What do Hidden Figures, Arrival, and Rogue One: A Star Wars Story have in common? They were all released last year, they were all box office successes, and they all featured female protagonists. New research shows that these films, and others like them, exemplify some positive changes in women's representation on the big screen.
According to a study by the Center for the Study of Women in Television and Film at San Diego State University, 29 percent of protagonists in 2016's top 100 highest-grossing films were female. That was a seven percentage point improvement over 2015's numbers, and, according to the study, represents "a recent historical high."

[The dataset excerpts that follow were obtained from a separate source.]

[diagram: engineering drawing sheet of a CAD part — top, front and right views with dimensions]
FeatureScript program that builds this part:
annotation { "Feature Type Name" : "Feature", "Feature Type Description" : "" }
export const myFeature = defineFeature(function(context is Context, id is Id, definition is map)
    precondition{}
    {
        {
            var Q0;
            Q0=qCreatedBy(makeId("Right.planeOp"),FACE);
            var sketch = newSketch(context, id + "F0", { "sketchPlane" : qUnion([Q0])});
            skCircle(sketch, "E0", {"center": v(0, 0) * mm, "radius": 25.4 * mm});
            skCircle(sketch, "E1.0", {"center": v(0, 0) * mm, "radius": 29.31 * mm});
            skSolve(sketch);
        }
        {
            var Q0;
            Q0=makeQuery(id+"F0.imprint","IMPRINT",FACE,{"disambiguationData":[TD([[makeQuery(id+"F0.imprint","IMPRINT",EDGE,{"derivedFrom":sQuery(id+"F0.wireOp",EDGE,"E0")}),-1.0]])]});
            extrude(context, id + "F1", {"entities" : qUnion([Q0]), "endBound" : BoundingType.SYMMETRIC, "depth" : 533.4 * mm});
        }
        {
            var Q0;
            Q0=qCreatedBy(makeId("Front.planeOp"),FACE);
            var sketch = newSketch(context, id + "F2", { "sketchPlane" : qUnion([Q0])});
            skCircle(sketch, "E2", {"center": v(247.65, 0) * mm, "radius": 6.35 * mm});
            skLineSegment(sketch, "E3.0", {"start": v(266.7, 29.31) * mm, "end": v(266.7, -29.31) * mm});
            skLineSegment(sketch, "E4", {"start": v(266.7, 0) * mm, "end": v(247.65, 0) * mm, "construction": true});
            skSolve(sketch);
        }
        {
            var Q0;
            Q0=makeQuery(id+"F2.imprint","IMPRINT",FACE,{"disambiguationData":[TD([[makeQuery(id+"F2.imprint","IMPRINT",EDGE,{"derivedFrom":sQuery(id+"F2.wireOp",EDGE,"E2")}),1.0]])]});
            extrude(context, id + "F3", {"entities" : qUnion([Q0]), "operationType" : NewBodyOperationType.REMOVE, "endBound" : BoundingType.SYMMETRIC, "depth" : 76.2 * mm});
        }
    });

The year also saw improvement in supporting roles. Women made up 37 percent of major characters, up three percentage points from the year before. However, the number of women in speaking roles was down one point from the year before, at 32 percent. Female characters were also less likely to be shown at work or in leadership positions, and skewed younger than male characters.
Women of color, meanwhile, saw improved representation for some groups (Asian female characters increased from three to six percent, Black female characters from 13 to 14), but not others (Latina characters declined from four to three percent).
Obviously, there's still plenty of room for improvement across the board. Women make up more than half the population of the United States, as well as the majority of moviegoers, so it only makes sense for their onscreen representation to more accurately reflect those numbers.
The key to bringing these stats even higher could be the presence of more women behind the camera, as the study found that female filmmakers tended to feature more female characters. In movies with at least one female director and/or writer, for example, women made up 57 percent of protagonists, as opposed to 18 percent among movies with exclusively male writers and directors.
Unfortunately, women aren't just struggling for leadership positions on screen — they're also facing extremely disappointing numbers off screen. Women only accounted for seven percent of the directors behind last year's top 250 films. That's a two percent decline from 2015.
While there may be signs of progress in some areas, there is still a lot of work to be done in Hollywood. And considering it's the year 2017, it really shouldn't be taking this long.